If someone is a fair weather fan, they have a team, they just aren’t always following them closely. If someone is a bandwagon fan, they’re likely to change the team they’re rooting for. For instance, let’s say someone is a Seattle Seahawks fair weather fan. They’re not going to suddenly start liking the Dallas Cowboys if the Seahawks aren’t winning. Seattle is still their team, they just aren’t following them as closely because they’re losing. They’re not going to switch teams. Now let’s say that someone else started liking the Seahawks one year because they were winning, finished 11-5, went to the playoffs and lost the NFC championship game. The next year the Seahawks face a lot of injuries, have a tougher schedule and finish 6-10. That bandwagonner stopped ‘liking’ Seattle in that down year. But not only did he stop following them, he started ‘liking’ the St. Louis Rams because they had a good year.

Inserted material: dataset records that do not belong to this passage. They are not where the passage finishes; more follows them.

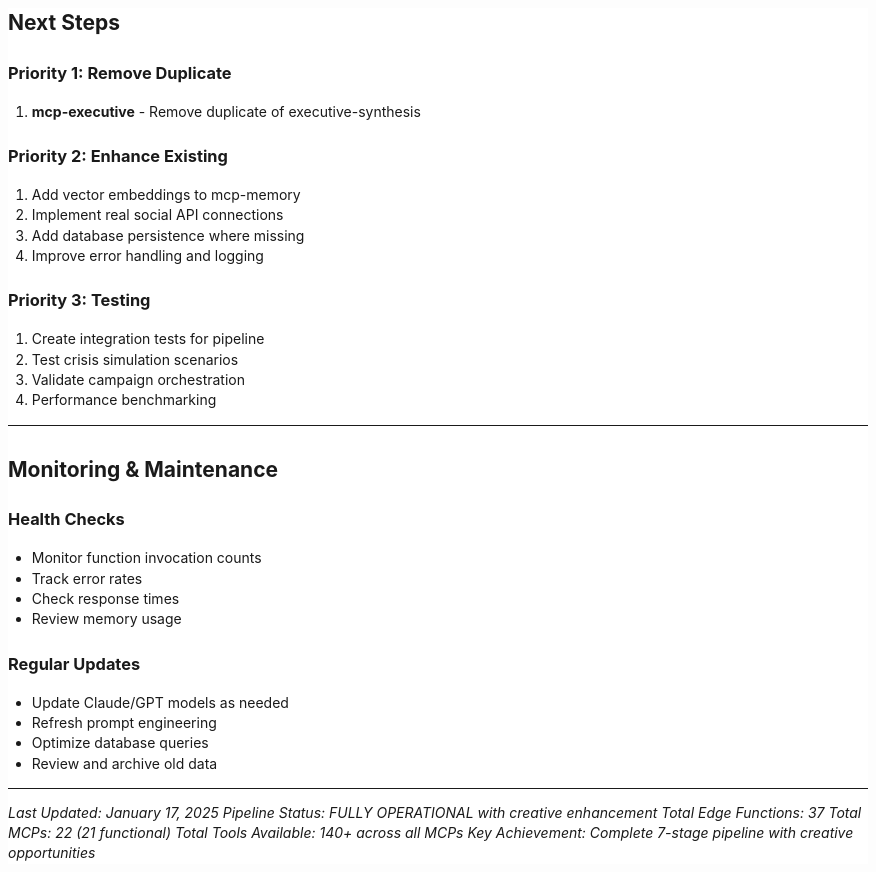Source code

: ## Next Steps

### Priority 1: Remove Duplicate
1. **mcp-executive** - Remove duplicate of executive-synthesis

### Priority 2: Enhance Existing
1. Add vector embeddings to mcp-memory
2. Implement real social API connections
3. Add database persistence where missing
4. Improve error handling and logging

### Priority 3: Testing
1. Create integration tests for pipeline
2. Test crisis simulation scenarios
3. Validate campaign orchestration
4. Performance benchmarking

---

## Monitoring & Maintenance

### Health Checks
- Monitor function invocation counts
- Track error rates
- Check response times
- Review memory usage

### Regular Updates
- Update Claude/GPT models as needed
- Refresh prompt engineering
- Optimize database queries
- Review and archive old data

---

*Last Updated: January 17, 2025*
*Pipeline Status: FULLY OPERATIONAL with creative enhancement*
*Total Edge Functions: 37*
*Total MCPs: 22 (21 functional)*
*Total Tools Available: 140+ across all MCPs*
*Key Achievement: Complete 7-stage pipeline with creative opportunities*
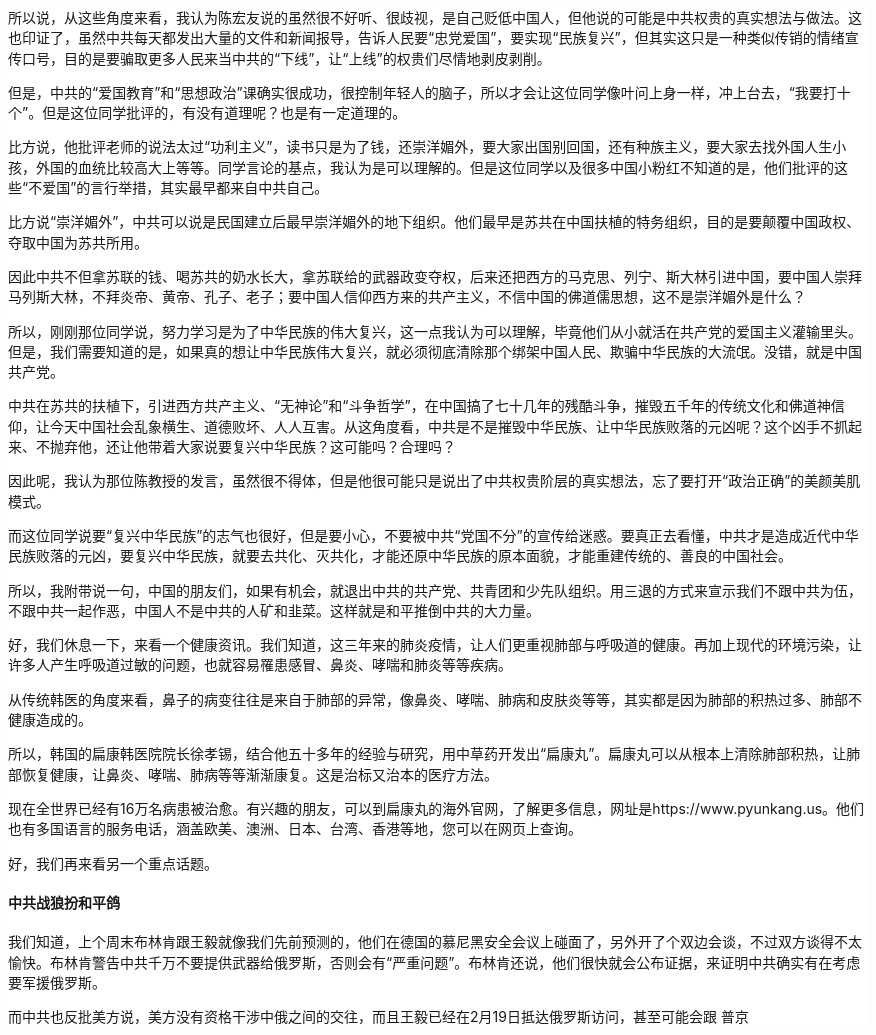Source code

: <p>
 所以说，从这些角度来看，我认为陈宏友说的虽然很不好听、很歧视，是自己贬低中国人，但他说的可能是中共权贵的真实想法与做法。这也印证了，虽然中共每天都发出大量的文件和新闻报导，告诉人民要“忠党爱国”，要实现“民族复兴”，但其实这只是一种类似传销的情绪宣传口号，目的是要骗取更多人民来当中共的“下线”，让“上线”的权贵们尽情地剥皮剥削。
</p>
<p>
 但是，中共的“爱国教育”和“思想政治”课确实很成功，很控制年轻人的脑子，所以才会让这位同学像叶问上身一样，冲上台去，“我要打十个”。但是这位同学批评的，有没有道理呢？也是有一定道理的。
</p>
<p>
 比方说，他批评老师的说法太过“功利主义”，读书只是为了钱，还崇洋媚外，要大家出国别回国，还有种族主义，要大家去找外国人生小孩，外国的血统比较高大上等等。同学言论的基点，我认为是可以理解的。但是这位同学以及很多中国小粉红不知道的是，他们批评的这些“不爱国”的言行举措，其实最早都来自中共自己。
</p>
<p>
 比方说“崇洋媚外”，中共可以说是民国建立后最早崇洋媚外的地下组织。他们最早是苏共在中国扶植的特务组织，目的是要颠覆中国政权、夺取中国为苏共所用。
</p>
<p>
 因此中共不但拿苏联的钱、喝苏共的奶水长大，拿苏联给的武器政变夺权，后来还把西方的马克思、列宁、斯大林引进中国，要中国人崇拜马列斯大林，不拜炎帝、黄帝、孔子、老子；要中国人信仰西方来的共产主义，不信中国的佛道儒思想，这不是崇洋媚外是什么？
</p>
<p>
 所以，刚刚那位同学说，努力学习是为了中华民族的伟大复兴，这一点我认为可以理解，毕竟他们从小就活在共产党的爱国主义灌输里头。但是，我们需要知道的是，如果真的想让中华民族伟大复兴，就必须彻底清除那个绑架中国人民、欺骗中华民族的大流氓。没错，就是中国共产党。
</p>
<p>
 中共在苏共的扶植下，引进西方共产主义、“无神论”和“斗争哲学”，在中国搞了七十几年的残酷斗争，摧毁五千年的传统文化和佛道神信仰，让今天中国社会乱象横生、道德败坏、人人互害。从这角度看，中共是不是摧毁中华民族、让中华民族败落的元凶呢？这个凶手不抓起来、不抛弃他，还让他带着大家说要复兴中华民族？这可能吗？合理吗？
</p>
<p>
 因此呢，我认为那位陈教授的发言，虽然很不得体，但是他很可能只是说出了中共权贵阶层的真实想法，忘了要打开“政治正确”的美颜美肌模式。
</p>
<p>
 而这位同学说要“复兴中华民族”的志气也很好，但是要小心，不要被中共“党国不分”的宣传给迷惑。要真正去看懂，中共才是造成近代中华民族败落的元凶，要复兴中华民族，就要去共化、灭共化，才能还原中华民族的原本面貌，才能重建传统的、善良的中国社会。
</p>
<p>
 所以，我附带说一句，中国的朋友们，如果有机会，就退出中共的共产党、共青团和少先队组织。用三退的方式来宣示我们不跟中共为伍，不跟中共一起作恶，中国人不是中共的人矿和韭菜。这样就是和平推倒中共的大力量。
</p>
<p>
 好，我们休息一下，来看一个健康资讯。我们知道，这三年来的肺炎疫情，让人们更重视肺部与呼吸道的健康。再加上现代的环境污染，让许多人产生呼吸道过敏的问题，也就容易罹患感冒、鼻炎、哮喘和肺炎等等疾病。
</p>
<p>
 从传统韩医的角度来看，鼻子的病变往往是来自于肺部的异常，像鼻炎、哮喘、肺病和皮肤炎等等，其实都是因为肺部的积热过多、肺部不健康造成的。
</p>
<p>
 所以，韩国的扁康韩医院院长徐孝锡，结合他五十多年的经验与研究，用中草药开发出“扁康丸”。扁康丸可以从根本上清除肺部积热，让肺部恢复健康，让鼻炎、哮喘、肺病等等渐渐康复。这是治标又治本的医疗方法。
</p>
<p>
 现在全世界已经有16万名病患被治愈。有兴趣的朋友，可以到扁康丸的海外官网，了解更多信息，网址是https://www.pyunkang.us。他们也有多国语言的服务电话，涵盖欧美、澳洲、日本、台湾、香港等地，您可以在网页上查询。
</p>
<p>
 好，我们再来看另一个重点话题。
</p>
<h4>
 中共战狼扮和平鸽
</h4>
<p>
 我们知道，上个周末布林肯跟王毅就像我们先前预测的，他们在德国的慕尼黑安全会议上碰面了，另外开了个双边会谈，不过双方谈得不太愉快。布林肯警告中共千万不要提供武器给俄罗斯，否则会有“严重问题”。布林肯还说，他们很快就会公布证据，来证明中共确实有在考虑要军援俄罗斯。
</p>
<p>
 而中共也反批美方说，美方没有资格干涉中俄之间的交往，而且王毅已经在2月19日抵达俄罗斯访问，甚至可能会跟
 <ok href="https://www.epochtimes.com/gb/tag/%E6%99%AE%E4%BA%AC.html">
  普京
 </ok>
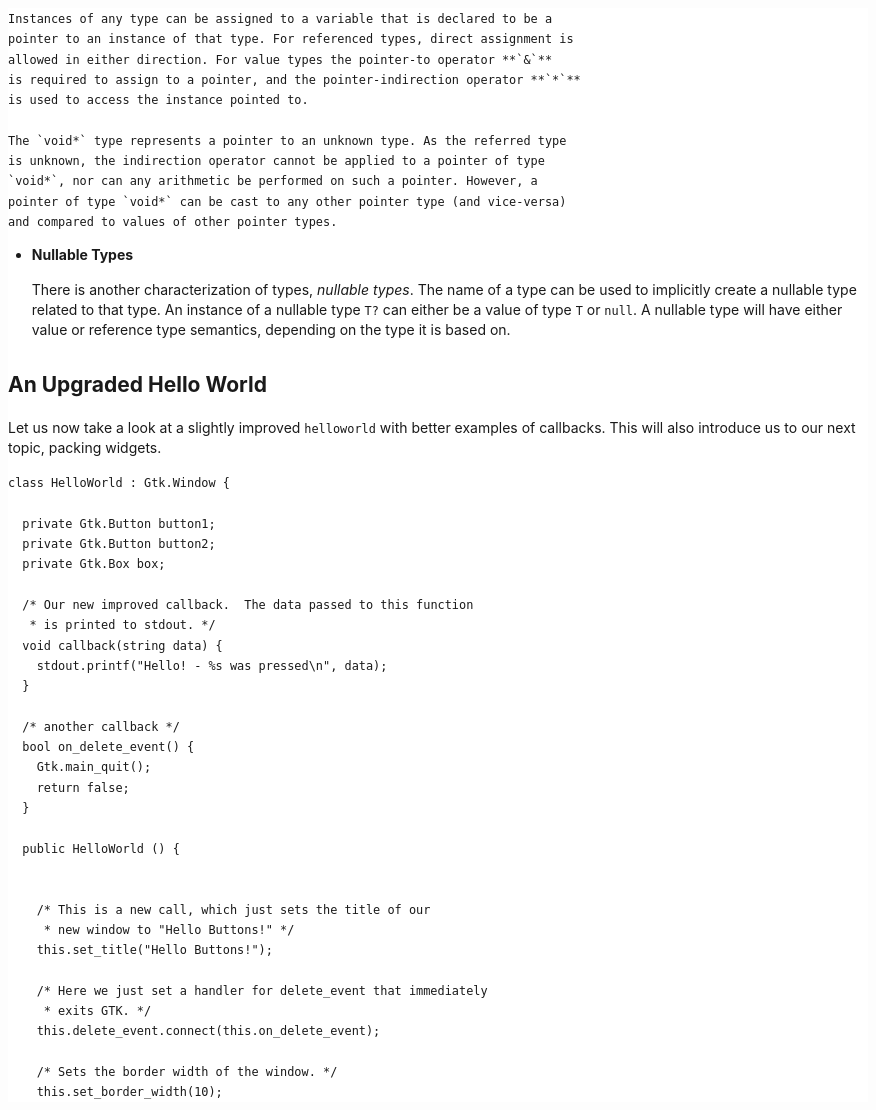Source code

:     Instances of any type can be assigned to a variable that is declared to be a
    pointer to an instance of that type. For referenced types, direct assignment is
    allowed in either direction. For value types the pointer-to operator **`&`**
    is required to assign to a pointer, and the pointer-indirection operator **`*`**
    is used to access the instance pointed to.

    The `void*` type represents a pointer to an unknown type. As the referred type
    is unknown, the indirection operator cannot be applied to a pointer of type
    `void*`, nor can any arithmetic be performed on such a pointer. However, a
    pointer of type `void*` can be cast to any other pointer type (and vice-versa)
    and compared to values of other pointer types.

* **Nullable Types**

    There is another characterization of types, *nullable types*. The name of a type
    can be used to implicitly create a nullable type related to that type. An
    instance of a nullable type `T?` can either be a value of type `T` or `null`.
    A nullable type will have either value or reference type semantics, depending on
    the type it is based on.



## An Upgraded Hello World

Let us now take a look at a slightly improved `helloworld` with better examples
of callbacks. This will also introduce us to our next topic, packing widgets.

    class HelloWorld : Gtk.Window {
  
      private Gtk.Button button1;
      private Gtk.Button button2;
      private Gtk.Box box;
      
      /* Our new improved callback.  The data passed to this function
       * is printed to stdout. */
      void callback(string data) {
        stdout.printf("Hello! - %s was pressed\n", data);
      }

      /* another callback */
      bool on_delete_event() {
        Gtk.main_quit();
        return false;
      }
      
      public HelloWorld () {
        

        /* This is a new call, which just sets the title of our
         * new window to "Hello Buttons!" */
        this.set_title("Hello Buttons!");

        /* Here we just set a handler for delete_event that immediately
         * exits GTK. */
        this.delete_event.connect(this.on_delete_event);

        /* Sets the border width of the window. */
        this.set_border_width(10);
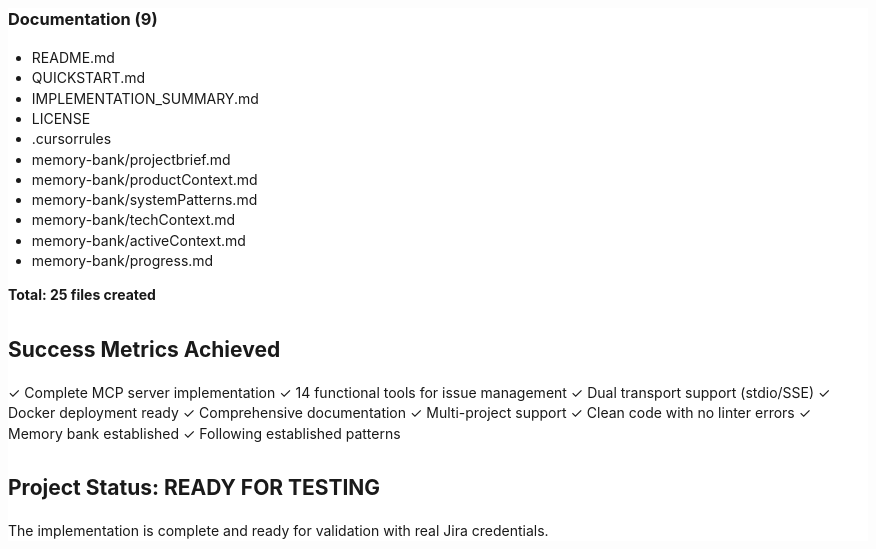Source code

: ### Documentation (9)
- README.md
- QUICKSTART.md
- IMPLEMENTATION_SUMMARY.md
- LICENSE
- .cursorrules
- memory-bank/projectbrief.md
- memory-bank/productContext.md
- memory-bank/systemPatterns.md
- memory-bank/techContext.md
- memory-bank/activeContext.md
- memory-bank/progress.md

**Total: 25 files created**

## Success Metrics Achieved

✓ Complete MCP server implementation
✓ 14 functional tools for issue management
✓ Dual transport support (stdio/SSE)
✓ Docker deployment ready
✓ Comprehensive documentation
✓ Multi-project support
✓ Clean code with no linter errors
✓ Memory bank established
✓ Following established patterns

## Project Status: READY FOR TESTING

The implementation is complete and ready for validation with real Jira credentials.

There are a number of ways the two types of fans are similar though. One of the most obvious is their team gear. Do all the shirts, caps and jackets they own with the team logo on them look new? Then they’re either a fair weather fan or bandwaggoner. In 2010 in San Francisco there was a huge influx of San Francisco Giants fair weather fans. Many knew next to nothing about ‘their team,’ but since the Giants were pulling off a surprising run in the playoffs, ‘fans’ were coming out of the woodwork. And new Giants gear was appearing on these ‘fans’ all over town.

This fair weather fan experience was something new to me and it was what really gave me the idea for this post. I hadn’t seen anything like it. I’m from the midwest. People either like sports or they don’t. Yes, there are fair weather fans (they exist everywhere, every team has some), but not to the degree I was witnessing in San Francisco.

I have a good story about fair weather experiences in 2011, the year following the Giants World Series win.

–The next day I went to another Giants-Indians game (told you I don’t get to see them much…and yes, they lost…again). Justin Masterson was pitching for the Indians. In the first inning I hear the guy behind me say, “Oh, look at their pitcher’s batting average! .000, must be his first game. Welcome to the big leagues, bud!” Now, right next to Masterson’s batting average on the scoreboard was his record. 5-5. Five wins, five losses. He’s obviously pitched in at least ten games this season. It’s called interleague, bro. Our pitchers don’t bat in the American League, bro. Learn the game.

I like telling that story. And to all my Giants fan friends. I’m sorry. You’re not all fairweatherers. Many of you really do know baseball. You just have quite a few fairweatherers out there, more than I’m used to from the midwest. I guess there’s more to do around the Bay area, so people don’t dedicate as much time to sports. And a lot of people moved to this area from other parts of the country or even from outside the country. I have no problem with the fairweatherers, I just wish they didn’t try to act like they’re some kind of sports expert.

Back to my original question of which is worse – fairweatherer or bandwaggoners, I think I’ve answered that now, at least for myself. It’s the fair weather fan.